Everybody’s hinting that Denise must know something. Here she tells
unambiguously that neither she, nor her ex-boyfriend Nate, who was also a bank
robber, had anything to do with it.
Eventually
Denise married the love of her life, James Wolfe, in 1977. They ventured
into many fields of business: radio stations, record labels, nightclubs,
restaurants, a boutique, but most of them didn’t last very long. Denise also
tells about charity and such organizations as the National Association for the
Preservation of the Blues, the Unity Project and Blues Academy for keeping the music
legacy alive. Considering her initiative and optimism for the future, it’s
quite uneasy to read about her health problems – a triple bypass, amputation of
a leg etc. – towards the end of the book.
In some cases music
lovers are disappointed with these biographies, because the creative side - the
making of music, recording sessions, concerts and promotion activities - is
overshadowed by other aspects of personal life. Luckily Denise doesn’t forget
to evaluate her music, too, and tell about her later recorded output on
ABC/MCA, Malaco, Ecko and her own labels. I’m not sure if it’s sufficient for
her long-term fans or do they long for more talk about the very music. Also,
since it’s only Denise speaking, in this book we don’t get objective outside
opinions, or a qualitative analysis. But for those, who want to get acquainted
with the human being behind the music, this is a good “X-ray” book. It brings
Denise alive again. She speaks openly about all the issues, problems and also
the good sides of her genre. One more thing: Denise prefers ballads and on this
we agree. Her own favourite is her 1994 recording of Child of the Ghetto.

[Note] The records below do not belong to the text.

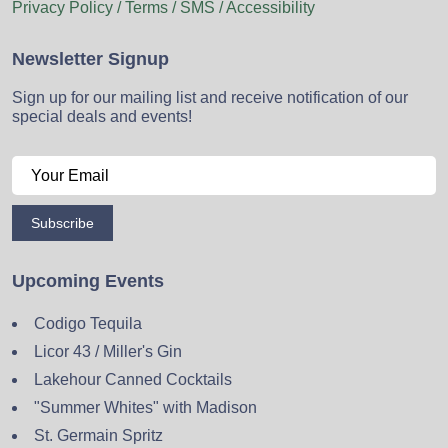
Privacy Policy / Terms / SMS / Accessibility
Newsletter Signup
Sign up for our mailing list and receive notification of our
special deals and events!
Subscribe
Upcoming Events
Codigo Tequila
Licor 43 / Miller's Gin
Lakehour Canned Cocktails
"Summer Whites" with Madison
St. Germain Spritz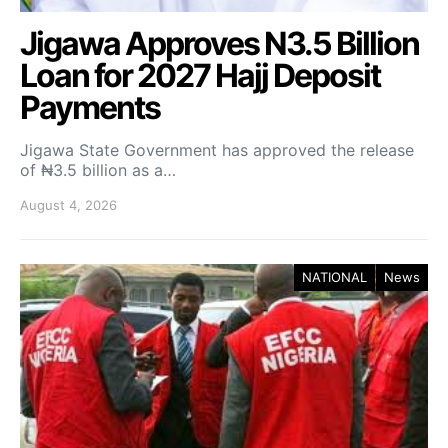
Jigawa Approves N3.5 Billion
Loan for 2027 Hajj Deposit
Payments
Jigawa State Government has approved the release
of ₦3.5 billion as a…
August 4, 2026
NATIONAL
News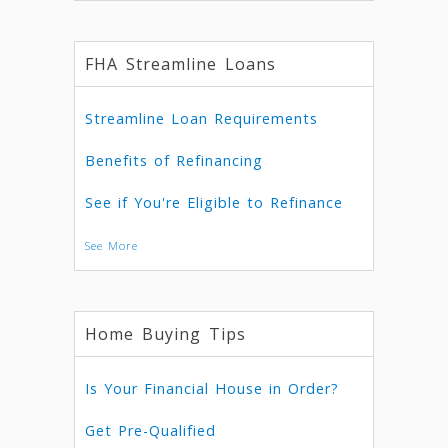
FHA Streamline Loans
Streamline Loan Requirements
Benefits of Refinancing
See if You're Eligible to Refinance
See More
Home Buying Tips
Is Your Financial House in Order?
Get Pre-Qualified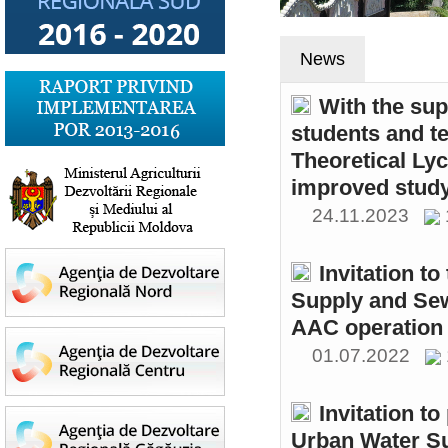
News
With the sup
students and t
Theoretical Ly
improved study
24.11.2023
Invitation t
Supply and Sew
AAC operation
01.07.2022
Invitation to
Urban Water S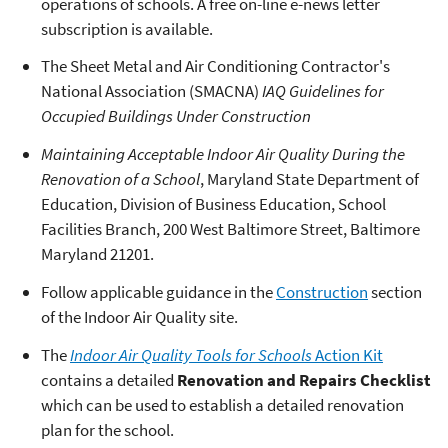
operations of schools. A free on-line e-news letter
subscription is available.
The Sheet Metal and Air Conditioning Contractor's
National Association (SMACNA)
IAQ Guidelines for
Occupied Buildings Under Construction
Maintaining Acceptable Indoor Air Quality During the
Renovation of a School
, Maryland State Department of
Education, Division of Business Education, School
Facilities Branch, 200 West Baltimore Street, Baltimore
Maryland 21201.
Follow applicable guidance in the
Construction
section
of the Indoor Air Quality site.
The
Indoor Air Quality Tools for Schools
Action Kit
contains a detailed
Renovation and Repairs Checklist
which can be used to establish a detailed renovation
plan for the school.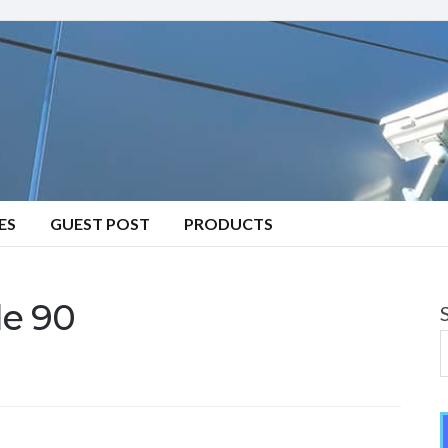
ES
GUEST POST
PRODUCTS
e 90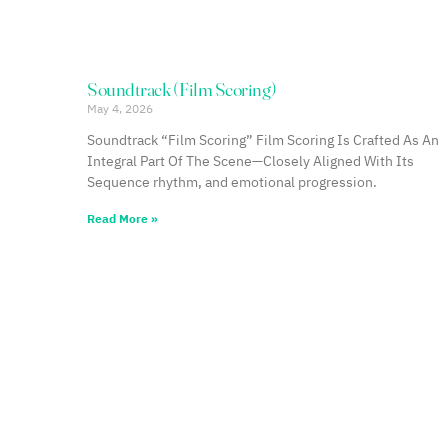
Soundtrack (Film Scoring)
May 4, 2026
Soundtrack “Film Scoring” Film Scoring Is Crafted As An
Integral Part Of The Scene—Closely Aligned With Its
Sequence rhythm, and emotional progression.
Read More »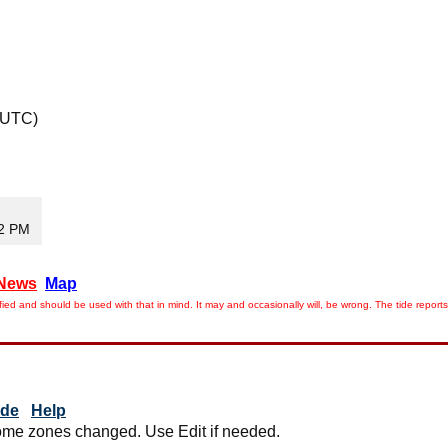
 UTC)
32 PM
News
Map
ied and should be used with that in mind. It may and occasionally will, be wrong. The tide rep
ide
Help
me zones changed. Use Edit if needed.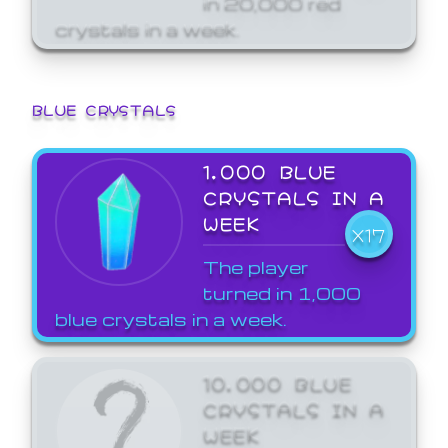
crystals in a week.
BLUE CRYSTALS
1,000 BLUE
CRYSTALS IN A
WEEK
X17
The player
turned in 1,000
blue crystals in a week.
10,000 BLUE
CRYSTALS IN A
WEEK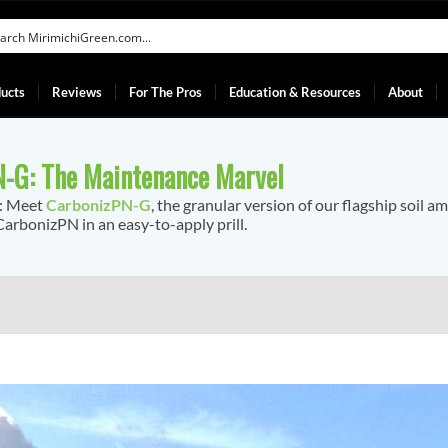
ucts
Reviews
For The Pros
Education & Resources
About
-G: The Maintenance Marvel
f: Meet
CarbonizPN-G
, the granular version of our flagship soil a
arbonizPN in an easy-to-apply prill.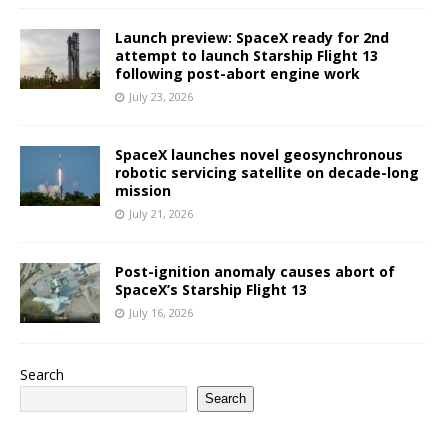
Launch preview: SpaceX ready for 2nd
attempt to launch Starship Flight 13
following post-abort engine work
July 23, 2026
SpaceX launches novel geosynchronous
robotic servicing satellite on decade-long
mission
July 21, 2026
Post-ignition anomaly causes abort of
SpaceX’s Starship Flight 13
July 16, 2026
Search
Search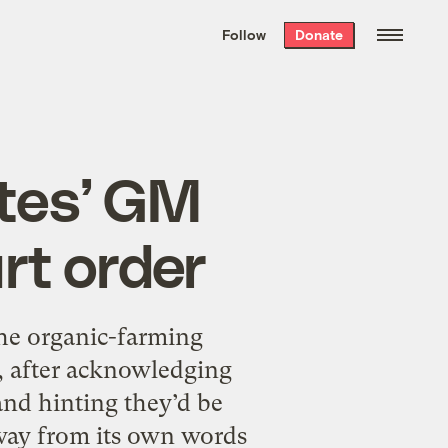
We hand-package
the week’s best
Follow
Donate
Grist stories
. Delivered free every
Saturday morning.
ates’ GM
rt order
he organic-farming
a, after acknowledging
and hinting they’d be
away from its own words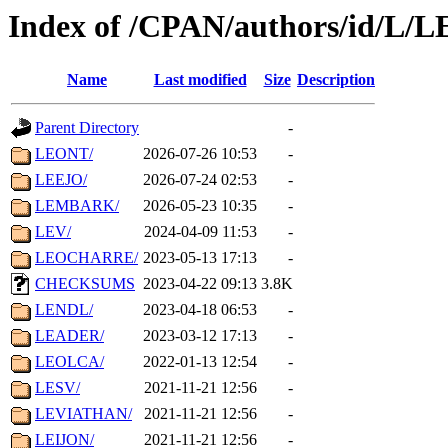
Index of /CPAN/authors/id/L/L
Name
Last modified
Size
Description
Parent Directory
-
LEONT/
2026-07-26 10:53
-
LEEJO/
2026-07-24 02:53
-
LEMBARK/
2026-05-23 10:35
-
LEV/
2024-04-09 11:53
-
LEOCHARRE/
2023-05-13 17:13
-
CHECKSUMS
2023-04-22 09:13
3.8K
LENDL/
2023-04-18 06:53
-
LEADER/
2023-03-12 17:13
-
LEOLCA/
2022-01-13 12:54
-
LESV/
2021-11-21 12:56
-
LEVIATHAN/
2021-11-21 12:56
-
LEIJON/
2021-11-21 12:56
-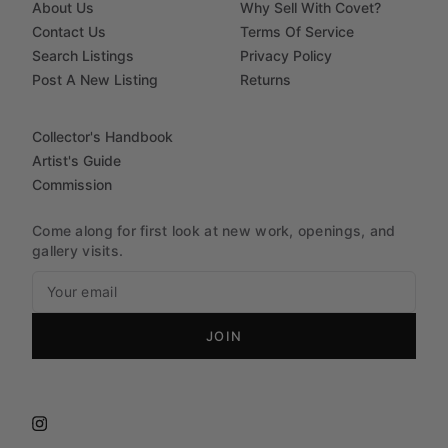
About Us
Why Sell With Covet?
Contact Us
Terms Of Service
Search Listings
Privacy Policy
Post A New Listing
Returns
Collector's Handbook
Artist's Guide
Commission
Come along for first look at new work, openings, and
gallery visits.
JOIN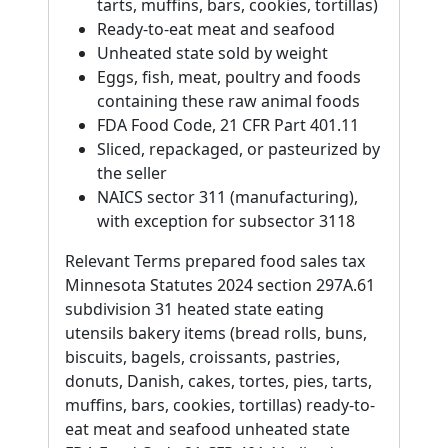
tarts, muffins, bars, cookies, tortillas)
Ready-to-eat meat and seafood
Unheated state sold by weight
Eggs, fish, meat, poultry and foods
containing these raw animal foods
FDA Food Code, 21 CFR Part 401.11
Sliced, repackaged, or pasteurized by
the seller
NAICS sector 311 (manufacturing),
with exception for subsector 3118
Relevant Terms prepared food sales tax
Minnesota Statutes 2024 section 297A.61
subdivision 31 heated state eating
utensils bakery items (bread rolls, buns,
biscuits, bagels, croissants, pastries,
donuts, Danish, cakes, tortes, pies, tarts,
muffins, bars, cookies, tortillas) ready-to-
eat meat and seafood unheated state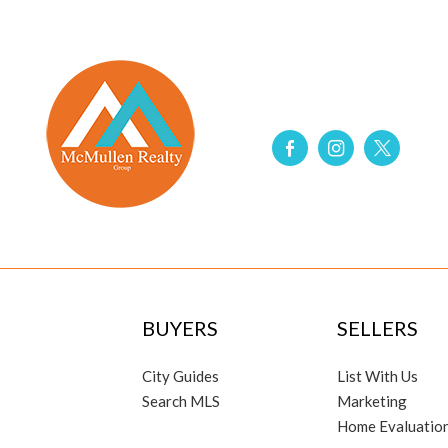
BUYERS
SELLERS
City Guides
List With Us
Search MLS
Marketing
Home Evaluatio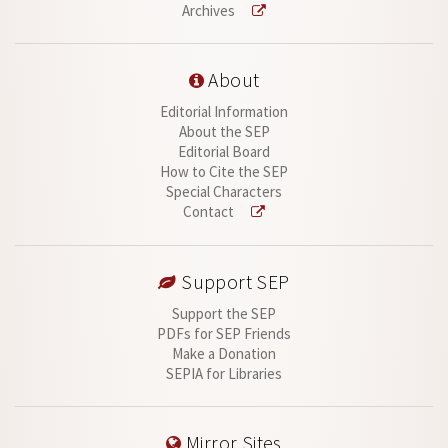
Archives
About
Editorial Information
About the SEP
Editorial Board
How to Cite the SEP
Special Characters
Contact
Support SEP
Support the SEP
PDFs for SEP Friends
Make a Donation
SEPIA for Libraries
Mirror Sites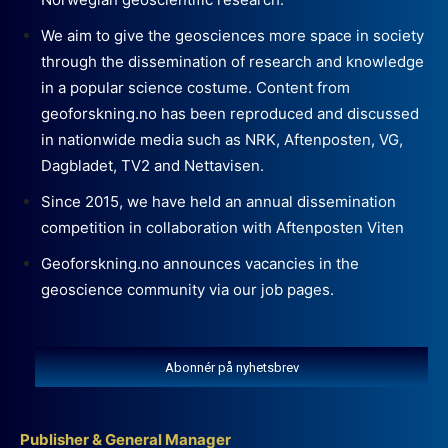
We aim to give the geosciences more space in society
through the dissemination of research and knowledge
in a popular science costume. Content from
geoforskning.no has been reproduced and discussed
in nationwide media such as NRK, Aftenposten, VG,
Dagbladet, TV2 and Nettavisen.
Since 2015, we have held an annual dissemination
competition in collaboration with Aftenposten Viten
Geoforskning.no announces vacancies in the
geoscience community via our job pages.
Abonnér på nyhetsbrev
Publisher & General Manager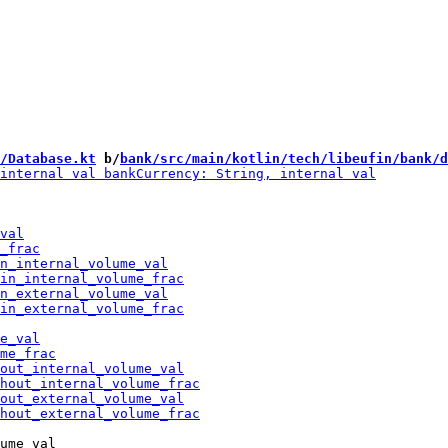
/Database.kt
 b/
bank/src/main/kotlin/tech/libeufin/bank/d
ume_val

(Acknowledgements to David Whiteis and Heather Gernenz).
In March 2021, the author, David Whiteis, would like to correct one thing in his book: "It turns out that Ms. LaSalle misidentified the name of the club she was performing in, as shown in the photo on p. 134 of Always the Queen. She remembered it as the High Chaparral; it was actually the Burning Spear at 5521 South State Street in Chicago, which was owned by WVON DJs E. Rodney Jones and Pervis Spann. It’s the same club where Jones presented her with her gold record for Trapped by a Thing Called Love – that photo is also on p. 134."